**What to do**
Answer these questions from the founder's story below.
(a) Where was the founder sitting when reading the blood test reports properly for the first time?
(b) What had the founder been putting off since turning 50?
(c) How many of the five criteria for metabolic syndrome did the founder meet?

**Document section**
-*-
Our Story
I built Praneya because I was the patient who needed it.

Founder · Cardiologist
In March this year, I was sitting alone in the transit lounge at Kuala Lumpur airport. Long layover. Flying from India back to New Zealand.
I'd visited family in Kerala on a short trip — the kind where you try to squeeze in everyone and everything in a few days. But I'd also done something I'd been putting off since turning 50. I got routine blood tests done. Nothing dramatic. The basic panel any GP would order for a man my age. Lipids, glucose, liver function, the usual.
In the quiet of the transit lounge, I opened the reports on my phone and went through them properly for the first time.
I'm a cardiologist. I read blood tests every working day. In my clinical life, I am very comfortable with numbers like these — when they belong to someone else.
But sitting in that airport lounge, reading my own numbers, I felt something different. Not alarm exactly. More like recognition. By any standard clinical definition, I had early metabolic syndrome. Four out of five criteria, quietly ticked off.
And I felt completely healthy. That was the part that unsettled me.
-*-
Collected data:

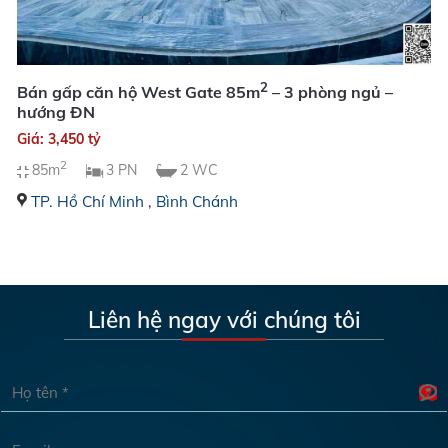
2
Bán gấp căn hộ West Gate 85m
– 3 phòng ngủ –
hướng ĐN
Giá: 3,450 tỷ
2
85m
3 PN
2 WC
TP. Hồ Chí Minh
,
Bình Chánh
Liên hệ ngay với chúng tôi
-*-
**Completed task**
(a) Alone in the transit lounge at Kuala Lumpur airport.
(b) Getting routine blood tests done.
(c) Four.